Task requirements »
Print verbatim, below, the stretch of lines that opens with the line containing "Document page, 1241x1754 pixels." and closes with the line containing "Identify the document", including both of those lines.

Element region listings:
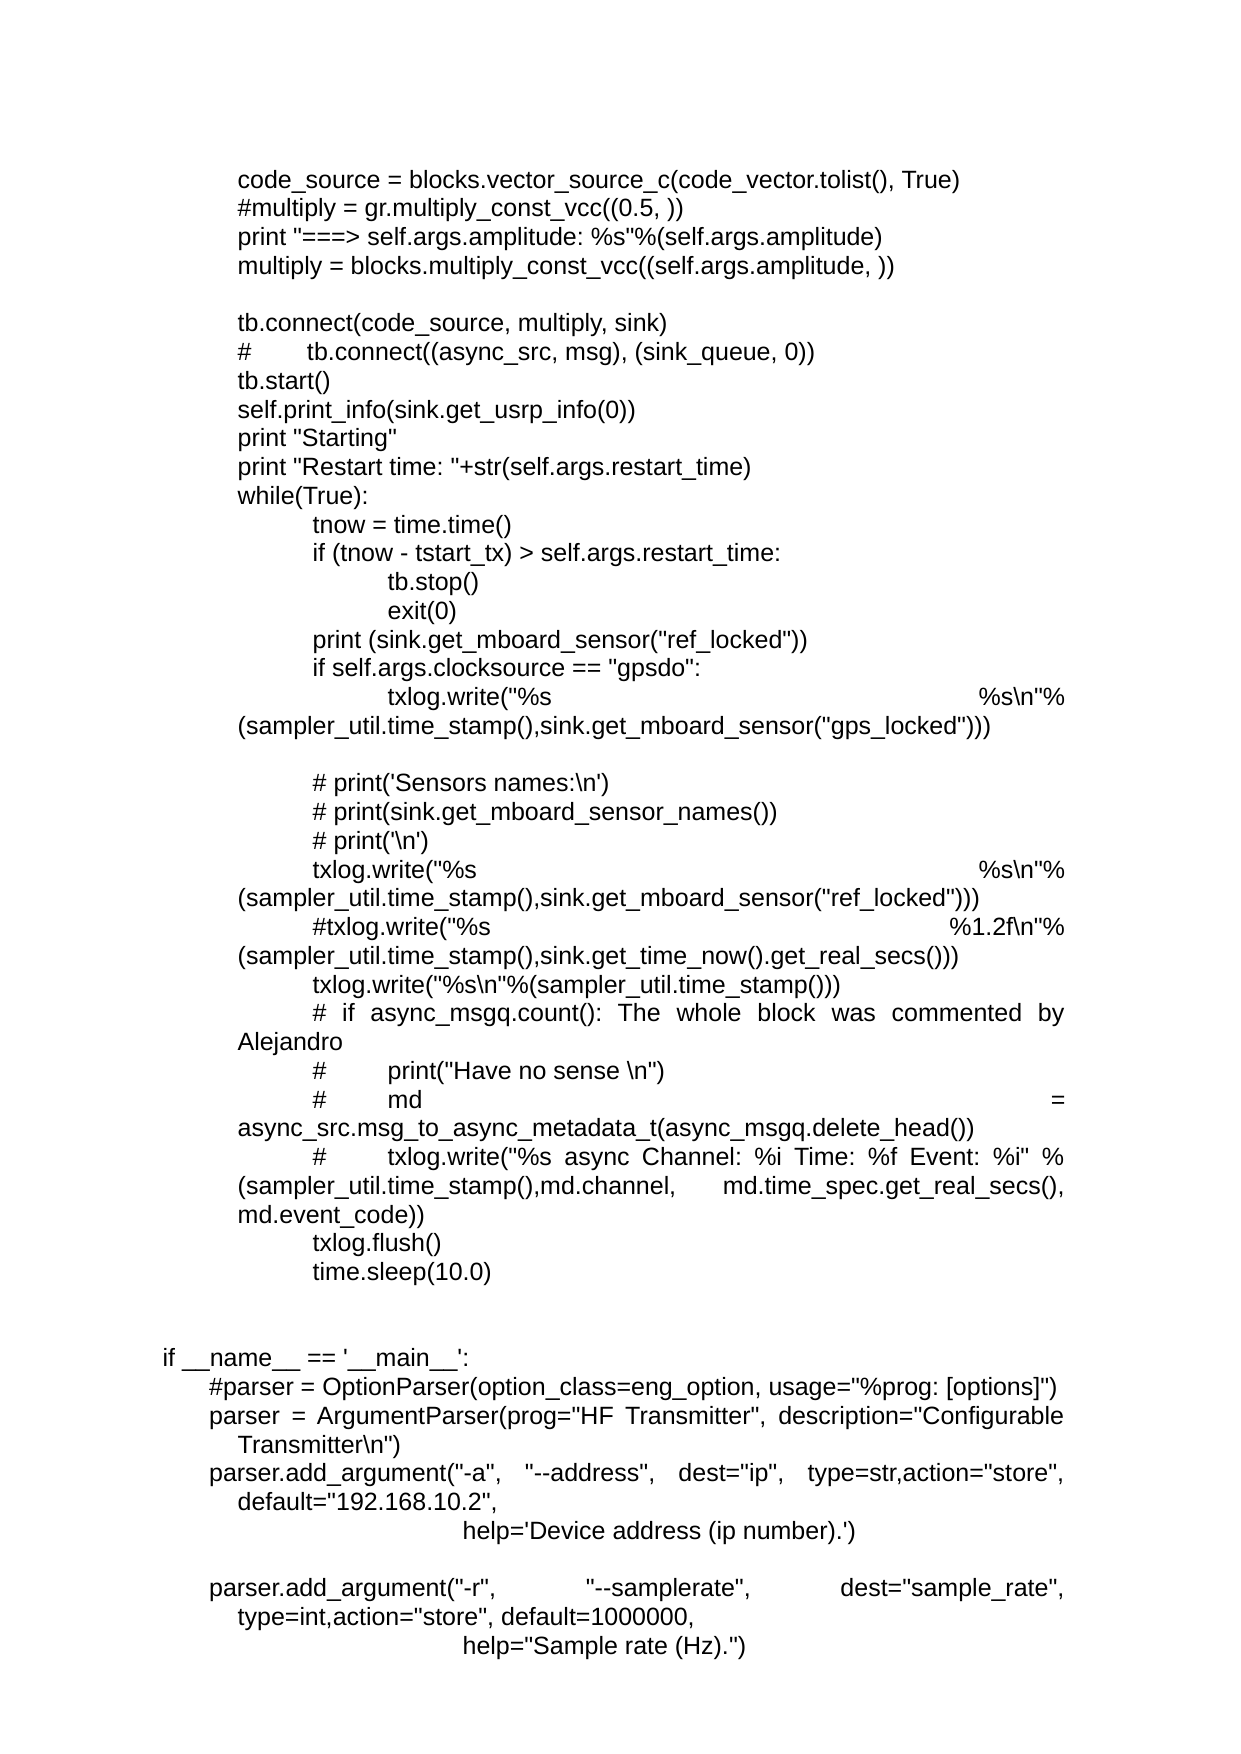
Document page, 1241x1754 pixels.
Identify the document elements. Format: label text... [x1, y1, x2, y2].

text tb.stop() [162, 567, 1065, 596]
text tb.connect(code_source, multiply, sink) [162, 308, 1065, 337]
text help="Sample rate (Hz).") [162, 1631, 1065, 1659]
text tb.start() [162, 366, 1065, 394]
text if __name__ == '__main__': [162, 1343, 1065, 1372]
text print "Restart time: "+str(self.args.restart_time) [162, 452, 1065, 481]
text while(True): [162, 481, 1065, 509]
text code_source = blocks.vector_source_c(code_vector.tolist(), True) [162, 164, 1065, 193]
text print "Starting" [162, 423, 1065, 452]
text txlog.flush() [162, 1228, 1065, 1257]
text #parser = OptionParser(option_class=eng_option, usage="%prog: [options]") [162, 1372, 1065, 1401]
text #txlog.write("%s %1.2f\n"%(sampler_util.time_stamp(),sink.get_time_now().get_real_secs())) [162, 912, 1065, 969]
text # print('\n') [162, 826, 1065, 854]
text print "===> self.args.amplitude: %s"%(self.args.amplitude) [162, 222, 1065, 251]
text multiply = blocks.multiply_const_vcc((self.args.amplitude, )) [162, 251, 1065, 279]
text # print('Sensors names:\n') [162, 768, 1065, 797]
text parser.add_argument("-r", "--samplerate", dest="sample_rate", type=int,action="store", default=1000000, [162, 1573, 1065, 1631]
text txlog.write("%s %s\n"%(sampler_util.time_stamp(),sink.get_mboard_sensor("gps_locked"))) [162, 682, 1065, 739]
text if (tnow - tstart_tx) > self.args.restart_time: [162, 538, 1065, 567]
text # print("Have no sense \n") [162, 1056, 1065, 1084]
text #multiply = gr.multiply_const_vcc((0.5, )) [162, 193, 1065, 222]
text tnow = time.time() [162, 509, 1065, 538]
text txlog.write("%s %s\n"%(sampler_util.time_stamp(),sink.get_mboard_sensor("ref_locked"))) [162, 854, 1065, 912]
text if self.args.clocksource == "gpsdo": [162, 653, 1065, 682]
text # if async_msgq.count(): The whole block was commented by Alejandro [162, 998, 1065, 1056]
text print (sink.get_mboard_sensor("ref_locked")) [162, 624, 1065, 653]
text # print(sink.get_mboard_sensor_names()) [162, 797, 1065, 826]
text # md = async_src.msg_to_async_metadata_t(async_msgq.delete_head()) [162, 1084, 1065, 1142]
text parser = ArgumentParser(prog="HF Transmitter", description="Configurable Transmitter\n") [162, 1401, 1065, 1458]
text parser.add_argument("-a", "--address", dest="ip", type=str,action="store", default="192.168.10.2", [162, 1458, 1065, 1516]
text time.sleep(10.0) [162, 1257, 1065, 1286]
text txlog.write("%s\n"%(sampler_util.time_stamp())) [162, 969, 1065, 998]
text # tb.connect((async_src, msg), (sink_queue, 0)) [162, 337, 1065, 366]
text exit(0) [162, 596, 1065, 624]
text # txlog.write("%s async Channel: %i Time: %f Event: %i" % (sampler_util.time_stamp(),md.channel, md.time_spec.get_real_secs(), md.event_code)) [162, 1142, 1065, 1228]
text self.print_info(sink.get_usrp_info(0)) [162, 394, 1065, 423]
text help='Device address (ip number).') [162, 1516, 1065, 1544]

--

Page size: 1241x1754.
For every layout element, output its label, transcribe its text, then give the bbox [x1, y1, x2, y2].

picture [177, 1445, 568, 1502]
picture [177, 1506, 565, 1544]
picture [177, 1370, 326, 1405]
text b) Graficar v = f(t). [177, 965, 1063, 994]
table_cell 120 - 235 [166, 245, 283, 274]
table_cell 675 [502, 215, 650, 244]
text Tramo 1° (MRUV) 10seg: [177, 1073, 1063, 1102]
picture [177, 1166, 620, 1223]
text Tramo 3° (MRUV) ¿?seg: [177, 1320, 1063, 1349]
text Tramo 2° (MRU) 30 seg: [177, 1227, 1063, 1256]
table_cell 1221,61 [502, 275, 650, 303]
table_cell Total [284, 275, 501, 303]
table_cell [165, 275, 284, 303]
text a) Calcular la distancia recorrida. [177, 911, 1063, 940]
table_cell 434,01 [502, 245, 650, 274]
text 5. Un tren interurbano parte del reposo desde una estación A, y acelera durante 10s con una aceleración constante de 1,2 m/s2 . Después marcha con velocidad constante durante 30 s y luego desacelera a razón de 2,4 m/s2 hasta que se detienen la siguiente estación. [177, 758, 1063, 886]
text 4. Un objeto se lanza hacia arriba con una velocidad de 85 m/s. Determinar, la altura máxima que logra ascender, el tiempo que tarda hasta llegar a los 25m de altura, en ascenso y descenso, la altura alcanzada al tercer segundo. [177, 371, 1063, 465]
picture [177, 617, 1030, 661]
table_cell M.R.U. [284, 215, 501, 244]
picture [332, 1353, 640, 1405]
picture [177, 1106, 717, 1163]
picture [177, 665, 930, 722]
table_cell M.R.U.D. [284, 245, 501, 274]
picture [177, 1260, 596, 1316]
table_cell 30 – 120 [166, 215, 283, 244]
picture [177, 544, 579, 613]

The response »
Document page, 1241x1754 pixels.
Identify the document elements. Format: label text... [x1, y1, x2, y2].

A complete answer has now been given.